A baixa disponibilidade de arroz em casca no Rio Grande do Sul segue funcionando como o principal suporte para os preços no mercado físico brasileiro. De acordo com o mais recente levantamento do Centro de Estudos Avançados em Economia Aplicada (Cepea), a restrição na oferta mantém as cotações firmes. Do lado comprador, as indústrias domésticas demonstram necessidade contínua de reposição de estoques, movimento que coincide com o aumento do interesse do mercado externo pelo grão nacional.
No entanto, o indicador de preços elevados cria uma falsa sensação de bonança. Pesquisadores do Cepea alertam que os patamares atuais de negociação permanecem insuficientes para recompor a rentabilidade real da atividade. O descompasso entre o preço de venda e o custo de produção acumulado mantém acesa a preocupação com o endividamento crônico dos produtores rurais gaúchos.

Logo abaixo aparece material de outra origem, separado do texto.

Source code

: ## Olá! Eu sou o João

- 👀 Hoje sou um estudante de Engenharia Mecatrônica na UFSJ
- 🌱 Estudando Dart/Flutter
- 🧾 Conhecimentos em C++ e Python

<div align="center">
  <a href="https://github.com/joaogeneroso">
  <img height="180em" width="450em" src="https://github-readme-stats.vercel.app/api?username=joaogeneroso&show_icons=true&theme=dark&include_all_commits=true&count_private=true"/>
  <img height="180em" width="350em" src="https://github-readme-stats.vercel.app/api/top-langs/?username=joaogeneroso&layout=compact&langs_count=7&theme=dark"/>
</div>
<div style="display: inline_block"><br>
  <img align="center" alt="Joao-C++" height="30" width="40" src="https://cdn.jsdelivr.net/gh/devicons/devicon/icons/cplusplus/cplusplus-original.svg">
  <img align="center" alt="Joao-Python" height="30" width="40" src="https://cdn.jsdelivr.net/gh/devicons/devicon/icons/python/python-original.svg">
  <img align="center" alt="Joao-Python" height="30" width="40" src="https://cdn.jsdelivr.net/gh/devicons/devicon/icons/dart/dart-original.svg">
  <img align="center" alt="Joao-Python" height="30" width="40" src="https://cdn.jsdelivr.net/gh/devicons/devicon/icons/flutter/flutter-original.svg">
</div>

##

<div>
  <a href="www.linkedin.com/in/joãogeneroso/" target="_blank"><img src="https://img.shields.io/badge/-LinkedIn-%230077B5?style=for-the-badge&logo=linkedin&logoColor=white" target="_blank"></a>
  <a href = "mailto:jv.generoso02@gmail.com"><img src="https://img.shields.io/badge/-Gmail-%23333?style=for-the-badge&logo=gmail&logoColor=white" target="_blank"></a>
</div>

Crédito novo não resolve o passivo
Diante desse cenário de estrangulamento financeiro, representantes da cadeia orizicultora intensificaram a pressão política. Segundo o Cepea, lideranças do setor defenderam publicamente que os recursos anunciados pelo novo Plano Safra sejam obrigatoriamente vinculados a medidas profundas de renegociação de dívidas ativas.
O argumento técnico do setor produtivo é que a simples ampliação regulatória da oferta de crédito rural, isoladamente, não possui eficácia para restabelecer a capacidade de pagamento das fazendas. Sem o alongamento dos passivos e a revisão de juros de safras passadas, o dinheiro novo liberado pelos bancos acaba retido para cobrir rombos antigos, deixando o produtor sem capital de giro para a implantação e condução do próximo ciclo.